(Stored dataset items)
----------------

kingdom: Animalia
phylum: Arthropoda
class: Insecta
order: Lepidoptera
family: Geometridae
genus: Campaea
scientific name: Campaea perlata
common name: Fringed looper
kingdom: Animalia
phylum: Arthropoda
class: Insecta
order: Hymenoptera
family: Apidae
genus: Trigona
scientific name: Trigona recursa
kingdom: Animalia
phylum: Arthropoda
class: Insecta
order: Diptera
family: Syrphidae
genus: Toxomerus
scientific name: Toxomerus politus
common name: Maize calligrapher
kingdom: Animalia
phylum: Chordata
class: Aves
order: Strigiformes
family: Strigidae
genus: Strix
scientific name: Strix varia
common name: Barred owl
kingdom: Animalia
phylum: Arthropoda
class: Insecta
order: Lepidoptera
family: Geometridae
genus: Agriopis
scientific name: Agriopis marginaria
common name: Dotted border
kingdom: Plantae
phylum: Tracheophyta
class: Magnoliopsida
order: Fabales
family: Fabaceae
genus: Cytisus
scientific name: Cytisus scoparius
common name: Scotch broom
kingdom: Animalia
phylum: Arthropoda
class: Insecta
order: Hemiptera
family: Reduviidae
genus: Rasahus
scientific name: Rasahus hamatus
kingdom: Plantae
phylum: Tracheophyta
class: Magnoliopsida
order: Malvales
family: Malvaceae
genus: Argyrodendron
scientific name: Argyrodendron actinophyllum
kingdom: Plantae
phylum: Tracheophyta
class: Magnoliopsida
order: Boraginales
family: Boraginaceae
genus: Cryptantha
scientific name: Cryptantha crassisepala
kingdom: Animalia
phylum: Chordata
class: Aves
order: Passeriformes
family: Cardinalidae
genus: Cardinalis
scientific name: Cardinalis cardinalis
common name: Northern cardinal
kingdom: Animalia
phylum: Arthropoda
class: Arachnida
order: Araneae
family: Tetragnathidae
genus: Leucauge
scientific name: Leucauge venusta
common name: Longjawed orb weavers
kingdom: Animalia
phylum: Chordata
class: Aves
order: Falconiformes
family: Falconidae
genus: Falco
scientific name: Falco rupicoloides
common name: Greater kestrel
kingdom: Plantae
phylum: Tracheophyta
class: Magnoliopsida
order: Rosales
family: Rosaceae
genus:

----------------

> _AIM OF THE TASK_:
Lay out every line of the items above as a Markdown table with two columns, Row and Line. Number the rows in order and leave out any blank lines.

> _CORRECT OUTPUT_:
| Row | Line |
|---|---|
| 1 | kingdom: Animalia |
| 2 | phylum: Arthropoda |
| 3 | class: Insecta |
| 4 | order: Lepidoptera |
| 5 | family: Geometridae |
| 6 | genus: Campaea |
| 7 | scientific name: Campaea perlata |
| 8 | common name: Fringed looper |
| 9 | kingdom: Animalia |
| 10 | phylum: Arthropoda |
| 11 | class: Insecta |
| 12 | order: Hymenoptera |
| 13 | family: Apidae |
| 14 | genus: Trigona |
| 15 | scientific name: Trigona recursa |
| 16 | kingdom: Animalia |
| 17 | phylum: Arthropoda |
| 18 | class: Insecta |
| 19 | order: Diptera |
| 20 | family: Syrphidae |
| 21 | genus: Toxomerus |
| 22 | scientific name: Toxomerus politus |
| 23 | common name: Maize calligrapher |
| 24 | kingdom: Animalia |
| 25 | phylum: Chordata |
| 26 | class: Aves |
| 27 | order: Strigiformes |
| 28 | family: Strigidae |
| 29 | genus: Strix |
| 30 | scientific name: Strix varia |
| 31 | common name: Barred owl |
| 32 | kingdom: Animalia |
| 33 | phylum: Arthropoda |
| 34 | class: Insecta |
| 35 | order: Lepidoptera |
| 36 | family: Geometridae |
| 37 | genus: Agriopis |
| 38 | scientific name: Agriopis marginaria |
| 39 | common name: Dotted border |
| 40 | kingdom: Plantae |
| 41 | phylum: Tracheophyta |
| 42 | class: Magnoliopsida |
| 43 | order: Fabales |
| 44 | family: Fabaceae |
| 45 | genus: Cytisus |
| 46 | scientific name: Cytisus scoparius |
| 47 | common name: Scotch broom |
| 48 | kingdom: Animalia |
| 49 | phylum: Arthropoda |
| 50 | class: Insecta |
| 51 | order: Hemiptera |
| 52 | family: Reduviidae |
| 53 | genus: Rasahus |
| 54 | scientific name: Rasahus hamatus |
| 55 | kingdom: Plantae |
| 56 | phylum: Tracheophyta |
| 57 | class: Magnoliopsida |
| 58 | order: Malvales |
| 59 | family: Malvaceae |
| 60 | genus: Argyrodendron |
| 61 | scientific name: Argyrodendron actinophyllum |
| 62 | kingdom: Plantae |
| 63 | phylum: Tracheophyta |
| 64 | class: Magnoliopsida |
| 65 | order: Boraginales |
| 66 | family: Boraginaceae |
| 67 | genus: Cryptantha |
| 68 | scientific name: Cryptantha crassisepala |
| 69 | kingdom: Animalia |
| 70 | phylum: Chordata |
| 71 | class: Aves |
| 72 | order: Passeriformes |
| 73 | family: Cardinalidae |
| 74 | genus: Cardinalis |
| 75 | scientific name: Cardinalis cardinalis |
| 76 | common name: Northern cardinal |
| 77 | kingdom: Animalia |
| 78 | phylum: Arthropoda |
| 79 | class: Arachnida |
| 80 | order: Araneae |
| 81 | family: Tetragnathidae |
| 82 | genus: Leucauge |
| 83 | scientific name: Leucauge venusta |
| 84 | common name: Longjawed orb weavers |
| 85 | kingdom: Animalia |
| 86 | phylum: Chordata |
| 87 | class: Aves |
| 88 | order: Falconiformes |
| 89 | family: Falconidae |
| 90 | genus: Falco |
| 91 | scientific name: Falco rupicoloides |
| 92 | common name: Greater kestrel |
| 93 | kingdom: Plantae |
| 94 | phylum: Tracheophyta |
| 95 | class: Magnoliopsida |
| 96 | order: Rosales |
| 97 | family: Rosaceae |
| 98 | genus: |